While some modern gut bacteria were absent, potentially due to degradation, the rich diversity found in Zimapán man’s microbiome, detailed in research recently published in PLOS One, provides an invaluable window into the nutritional strategies and ecological adaptations of early Mesoamerican hunter-gatherers. It highlights how humans adapted their diets to available, often challenging, food sources.
The Prehistoric Ingenuity of Food Preservation
The story of ancient diets isn’t solely about what was eaten immediately; it also encompasses early human ingenuity in food preservation. At Qesem Cave near Tel Aviv, Israeli researchers uncovered compelling evidence that early Paleolithic people, some 400,000 years ago, were strategically storing animal bones for later consumption. Instead of consuming bone marrow immediately, which is a significant source of nutrition, they found that animal leg bones, particularly fallow deer metapodials, were kept covered in skin for up to nine weeks to preserve the marrow.

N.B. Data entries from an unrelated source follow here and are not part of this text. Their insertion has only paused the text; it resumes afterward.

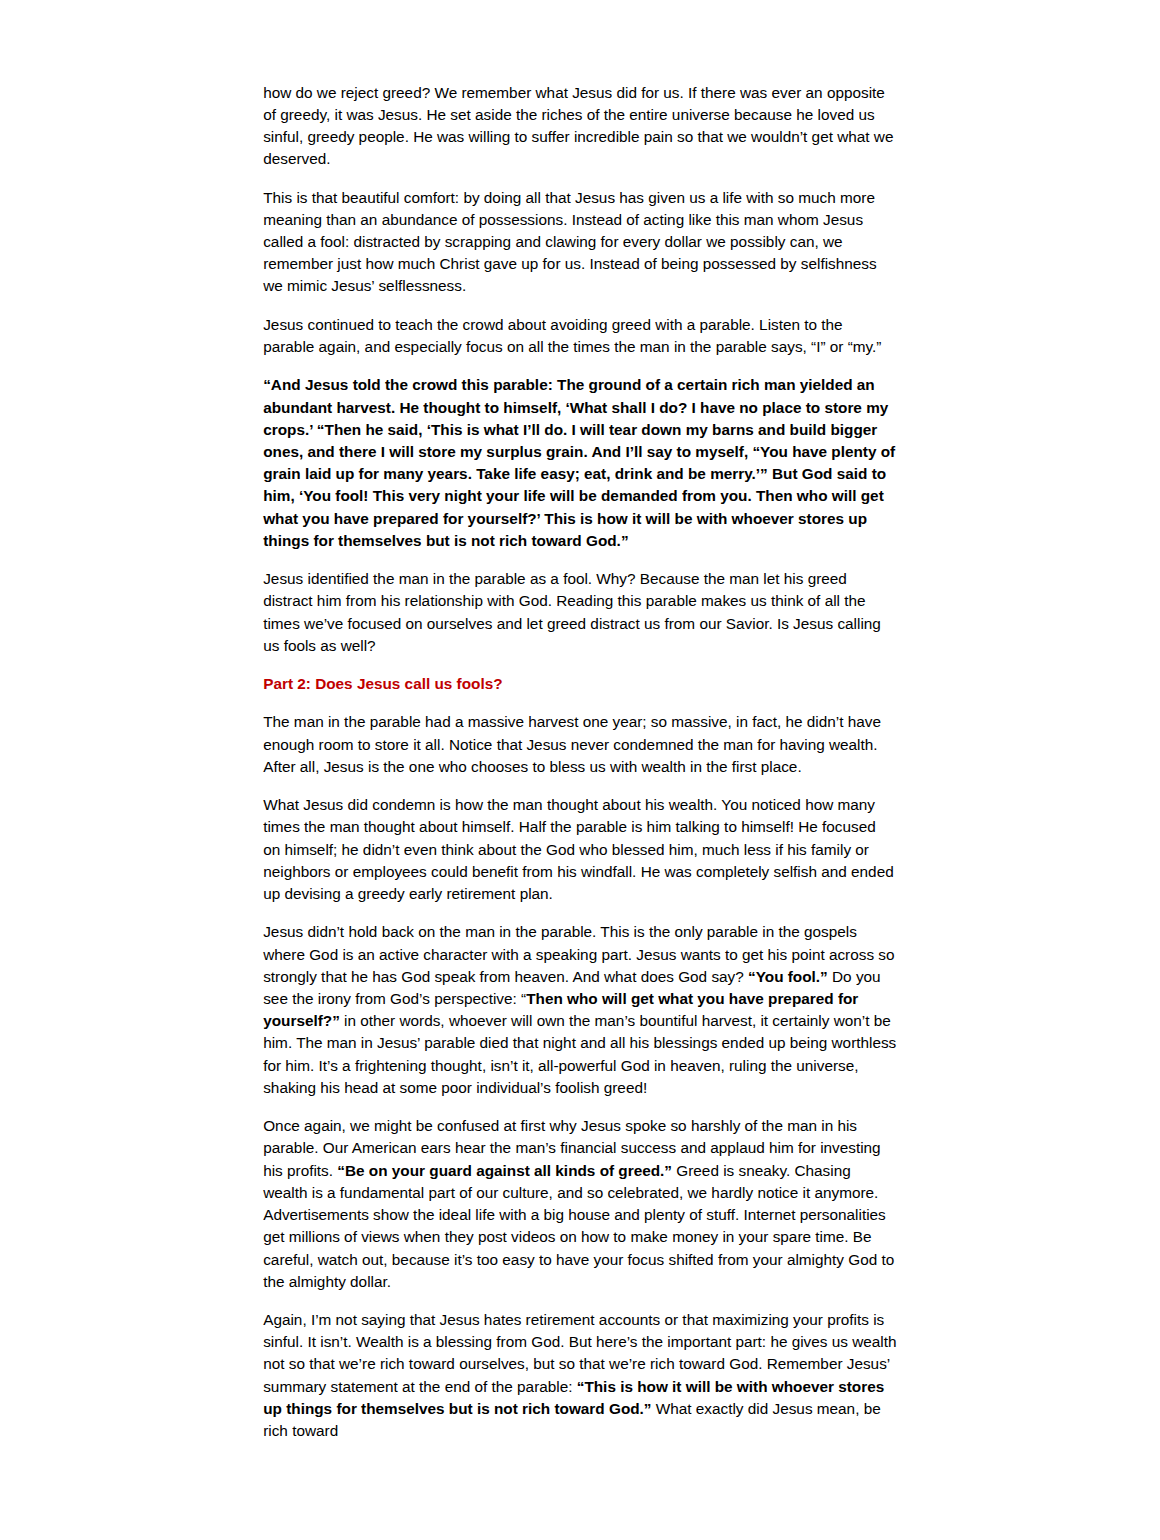how do we reject greed? We remember what Jesus did for us. If there was ever an opposite of greedy, it was Jesus. He set aside the riches of the entire universe because he loved us sinful, greedy people. He was willing to suffer incredible pain so that we wouldn’t get what we deserved.
This is that beautiful comfort: by doing all that Jesus has given us a life with so much more meaning than an abundance of possessions. Instead of acting like this man whom Jesus called a fool: distracted by scrapping and clawing for every dollar we possibly can, we remember just how much Christ gave up for us. Instead of being possessed by selfishness we mimic Jesus’ selflessness.
Jesus continued to teach the crowd about avoiding greed with a parable. Listen to the parable again, and especially focus on all the times the man in the parable says, “I” or “my.”
“And Jesus told the crowd this parable: The ground of a certain rich man yielded an abundant harvest. He thought to himself, ‘What shall I do? I have no place to store my crops.’ “Then he said, ‘This is what I’ll do. I will tear down my barns and build bigger ones, and there I will store my surplus grain. And I’ll say to myself, “You have plenty of grain laid up for many years. Take life easy; eat, drink and be merry.’” But God said to him, ‘You fool! This very night your life will be demanded from you. Then who will get what you have prepared for yourself?’ This is how it will be with whoever stores up things for themselves but is not rich toward God.”
Jesus identified the man in the parable as a fool. Why? Because the man let his greed distract him from his relationship with God. Reading this parable makes us think of all the times we’ve focused on ourselves and let greed distract us from our Savior. Is Jesus calling us fools as well?
Part 2: Does Jesus call us fools?
The man in the parable had a massive harvest one year; so massive, in fact, he didn’t have enough room to store it all. Notice that Jesus never condemned the man for having wealth. After all, Jesus is the one who chooses to bless us with wealth in the first place.
What Jesus did condemn is how the man thought about his wealth. You noticed how many times the man thought about himself. Half the parable is him talking to himself! He focused on himself; he didn’t even think about the God who blessed him, much less if his family or neighbors or employees could benefit from his windfall. He was completely selfish and ended up devising a greedy early retirement plan.
Jesus didn’t hold back on the man in the parable. This is the only parable in the gospels where God is an active character with a speaking part. Jesus wants to get his point across so strongly that he has God speak from heaven. And what does God say? “You fool.” Do you see the irony from God’s perspective: “Then who will get what you have prepared for yourself?” in other words, whoever will own the man’s bountiful harvest, it certainly won’t be him. The man in Jesus’ parable died that night and all his blessings ended up being worthless for him. It’s a frightening thought, isn’t it, all-powerful God in heaven, ruling the universe, shaking his head at some poor individual’s foolish greed!
Once again, we might be confused at first why Jesus spoke so harshly of the man in his parable. Our American ears hear the man’s financial success and applaud him for investing his profits. “Be on your guard against all kinds of greed.” Greed is sneaky. Chasing wealth is a fundamental part of our culture, and so celebrated, we hardly notice it anymore. Advertisements show the ideal life with a big house and plenty of stuff. Internet personalities get millions of views when they post videos on how to make money in your spare time. Be careful, watch out, because it’s too easy to have your focus shifted from your almighty God to the almighty dollar.
Again, I’m not saying that Jesus hates retirement accounts or that maximizing your profits is sinful. It isn’t. Wealth is a blessing from God. But here’s the important part: he gives us wealth not so that we’re rich toward ourselves, but so that we’re rich toward God. Remember Jesus’ summary statement at the end of the parable: “This is how it will be with whoever stores up things for themselves but is not rich toward God.” What exactly did Jesus mean, be rich toward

This practice, detailed in Science Advances, demonstrates a sophisticated understanding of food economics and resource management, shattering the long-held belief that Paleolithic people lived a purely hand-to-mouth existence. Researchers like Dr. Ruth Blasco and Prof. Ran Barkai from Tel Aviv University suggest this adaptation likely arose as elephants, a previous major food source, became less available. The ability to “can” bone marrow in its natural casing allowed these ancient humans to ensure a consistent food supply during leaner times, marking a significant threshold in human adaptation and socioeconomic evolution.

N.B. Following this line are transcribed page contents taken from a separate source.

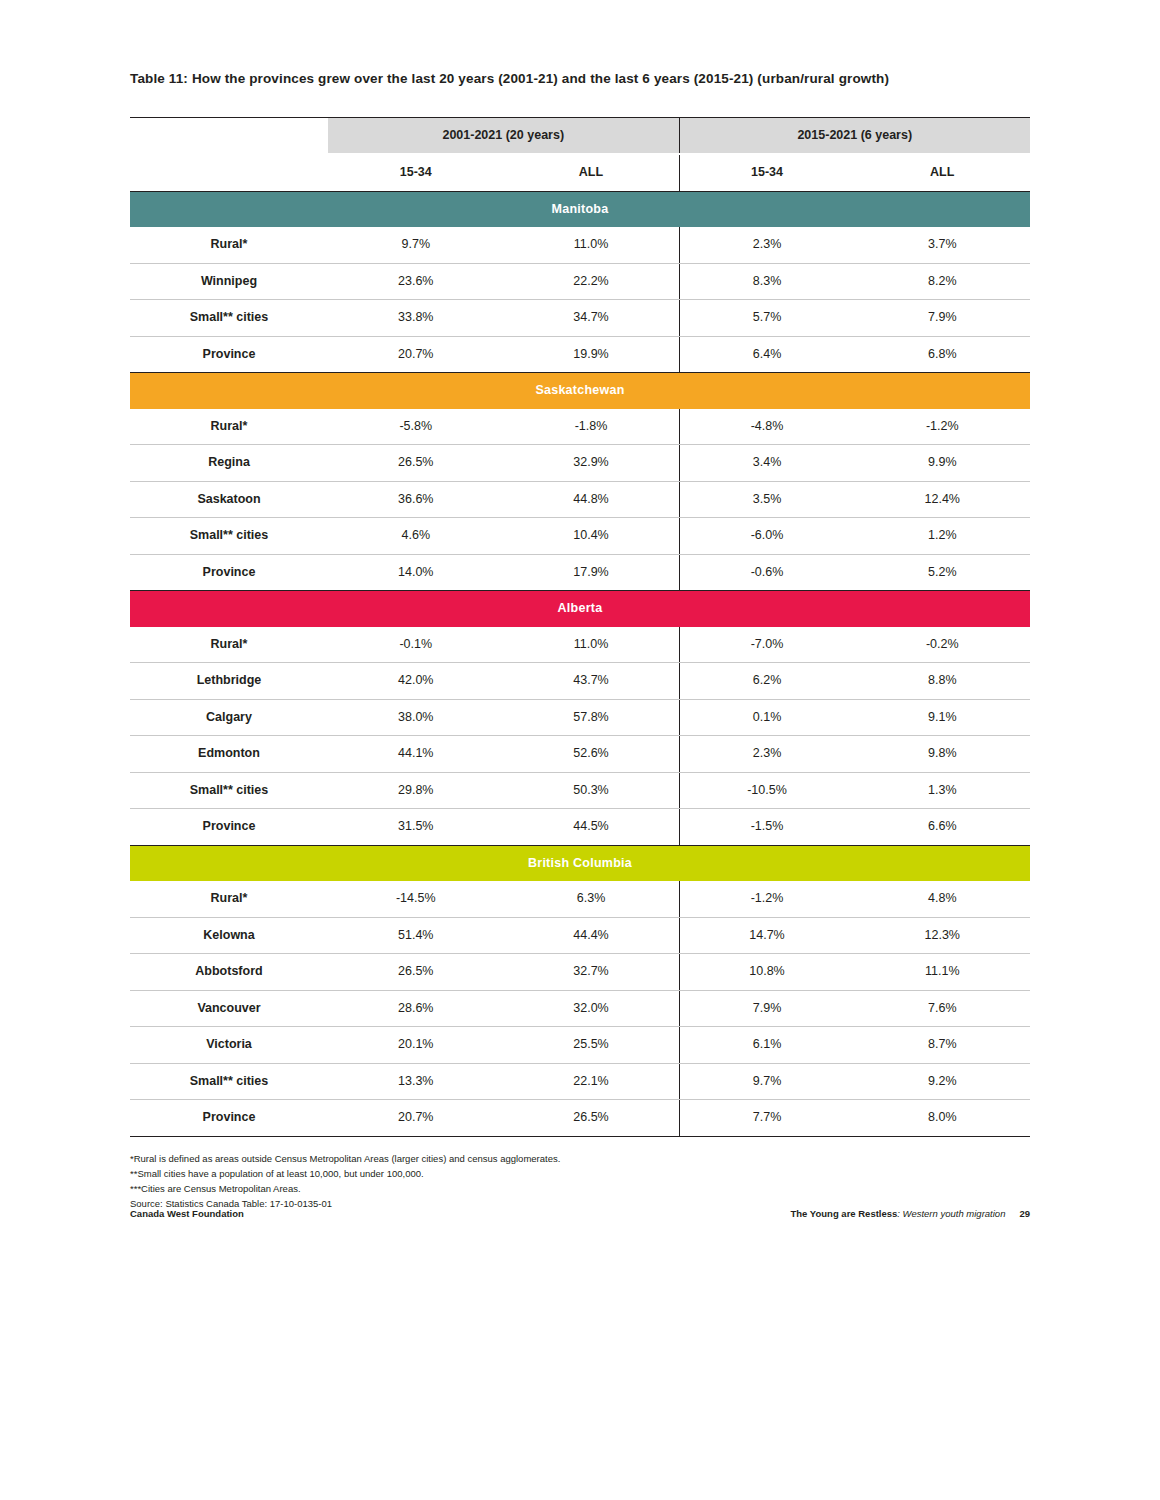Table 11: How the provinces grew over the last 20 years (2001-21) and the last 6 years (2015-21) (urban/rural growth)
| | 2001-2021 (20 years) | 2015-2021 (6 years) |
| --- | --- | --- |
| | 15-34 | ALL | 15-34 | ALL |
| Manitoba |
| Rural* | 9.7% | 11.0% | 2.3% | 3.7% |
| Winnipeg | 23.6% | 22.2% | 8.3% | 8.2% |
| Small** cities | 33.8% | 34.7% | 5.7% | 7.9% |
| Province | 20.7% | 19.9% | 6.4% | 6.8% |
| Saskatchewan |
| Rural* | -5.8% | -1.8% | -4.8% | -1.2% |
| Regina | 26.5% | 32.9% | 3.4% | 9.9% |
| Saskatoon | 36.6% | 44.8% | 3.5% | 12.4% |
| Small** cities | 4.6% | 10.4% | -6.0% | 1.2% |
| Province | 14.0% | 17.9% | -0.6% | 5.2% |
| Alberta |
| Rural* | -0.1% | 11.0% | -7.0% | -0.2% |
| Lethbridge | 42.0% | 43.7% | 6.2% | 8.8% |
| Calgary | 38.0% | 57.8% | 0.1% | 9.1% |
| Edmonton | 44.1% | 52.6% | 2.3% | 9.8% |
| Small** cities | 29.8% | 50.3% | -10.5% | 1.3% |
| Province | 31.5% | 44.5% | -1.5% | 6.6% |
| British Columbia |
| Rural* | -14.5% | 6.3% | -1.2% | 4.8% |
| Kelowna | 51.4% | 44.4% | 14.7% | 12.3% |
| Abbotsford | 26.5% | 32.7% | 10.8% | 11.1% |
| Vancouver | 28.6% | 32.0% | 7.9% | 7.6% |
| Victoria | 20.1% | 25.5% | 6.1% | 8.7% |
| Small** cities | 13.3% | 22.1% | 9.7% | 9.2% |
| Province | 20.7% | 26.5% | 7.7% | 8.0% |
*Rural is defined as areas outside Census Metropolitan Areas (larger cities) and census agglomerates.
**Small cities have a population of at least 10,000, but under 100,000.
***Cities are Census Metropolitan Areas.
Source: Statistics Canada Table: 17-10-0135-01
Canada West Foundation
The Young are Restless: Western youth migration 29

The Enduring Impact of Forensic Science and Paleopathology
These studies underscore the incredible power of modern scientific techniques when applied to archaeological finds. While forensic inspection of stomach contents has long been a part of postmortem examinations to gain qualitative information about a last meal, its use as a precise guide for time of death is theoretically unsound due to inherent imprecision and practical difficulties, as noted in forensic pathology research in the American Journal of Forensic Medicine and Pathology. However, when it comes to long-dead individuals, the goals shift from immediate forensic questions to deeper anthropological and historical inquiries.

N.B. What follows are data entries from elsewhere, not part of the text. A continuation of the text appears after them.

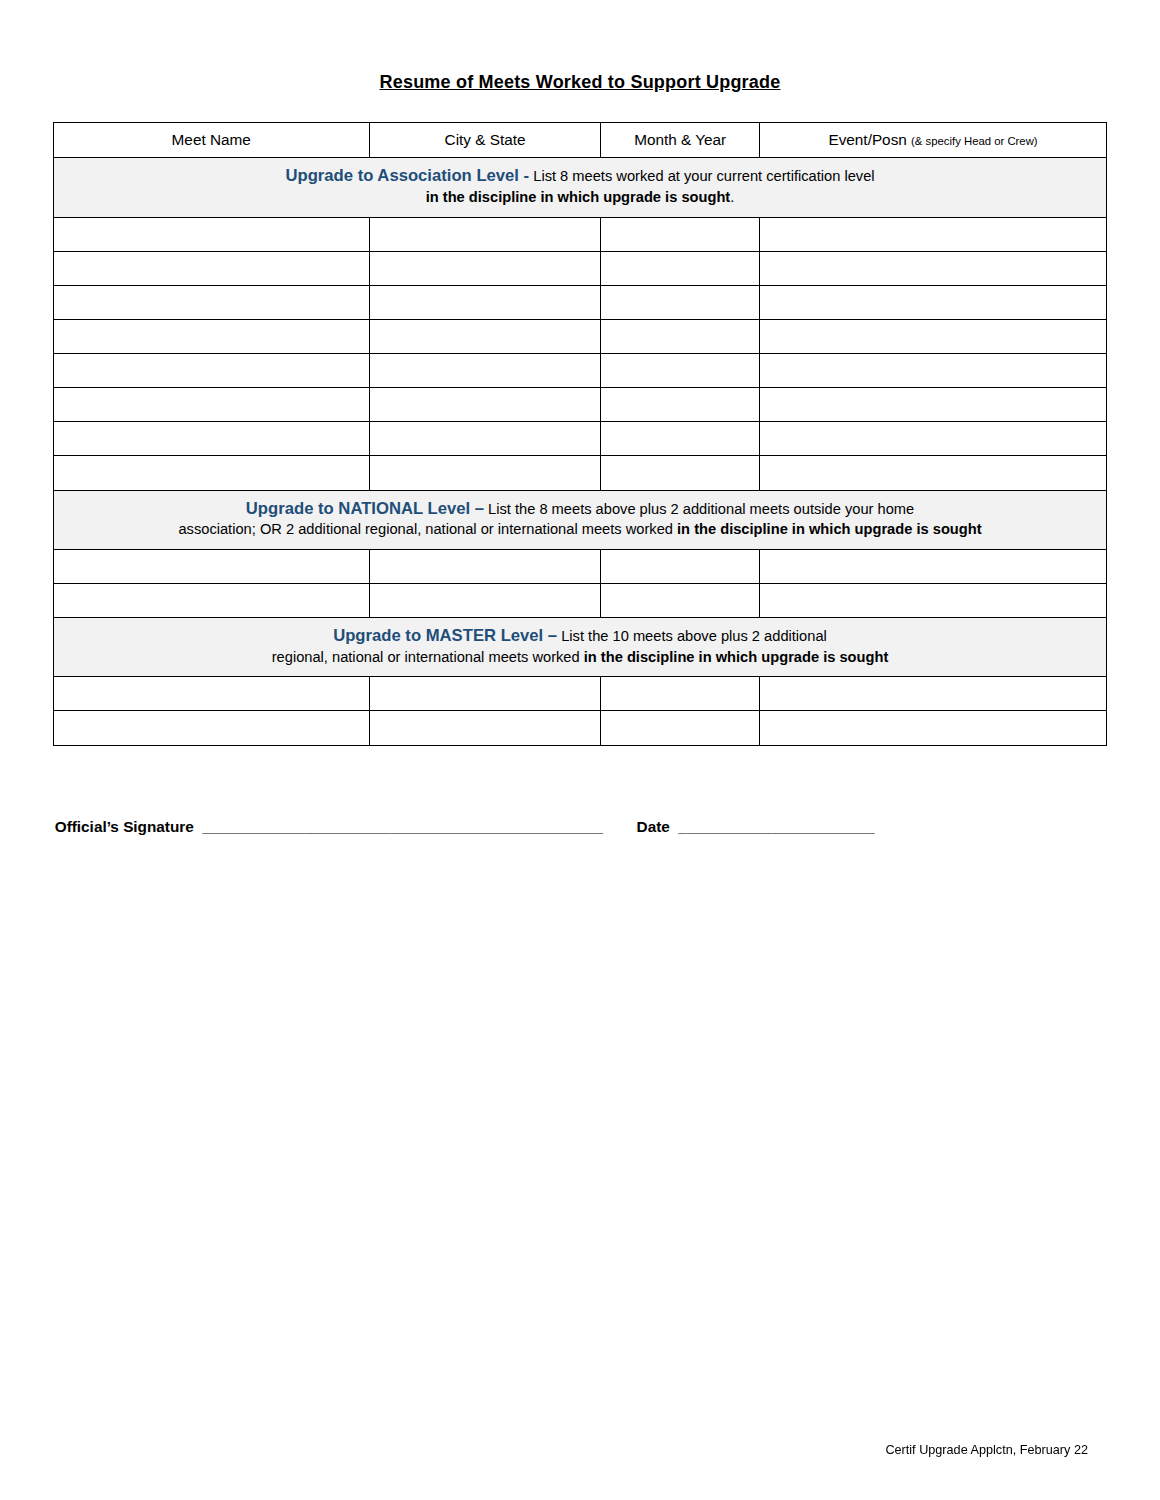Resume of Meets Worked to Support Upgrade
| Meet Name | City & State | Month & Year | Event/Posn (& specify Head or Crew) |
| --- | --- | --- | --- |
| Upgrade to Association Level - List 8 meets worked at your current certification level in the discipline in which upgrade is sought . |
| Upgrade to NATIONAL Level – List the 8 meets above plus 2 additional meets outside your home association; OR 2 additional regional, national or international meets worked in the discipline in which upgrade is sought |
| Upgrade to MASTER Level – List the 10 meets above plus 2 additional regional, national or international meets worked in the discipline in which upgrade is sought |
Official’s Signature _______________________________________________ Date _______________________
Certif Upgrade Applctn, February 22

The remarkable preservation of microbes and dietary residues in individuals like Otzi and the Zimapán man showcases how technological advancements in DNA sequencing and paleopathology continue to unlock secrets thought lost forever. These microscopic clues offer a holistic view of ancient human lives, illustrating not just their afflictions and sustenance but also their complex societal structures, migration patterns, and adaptive behaviors. Understanding these ancient microbiomes and dietary strategies provides a foundational context for our own evolutionary journey and the enduring relationship between humans and their environments.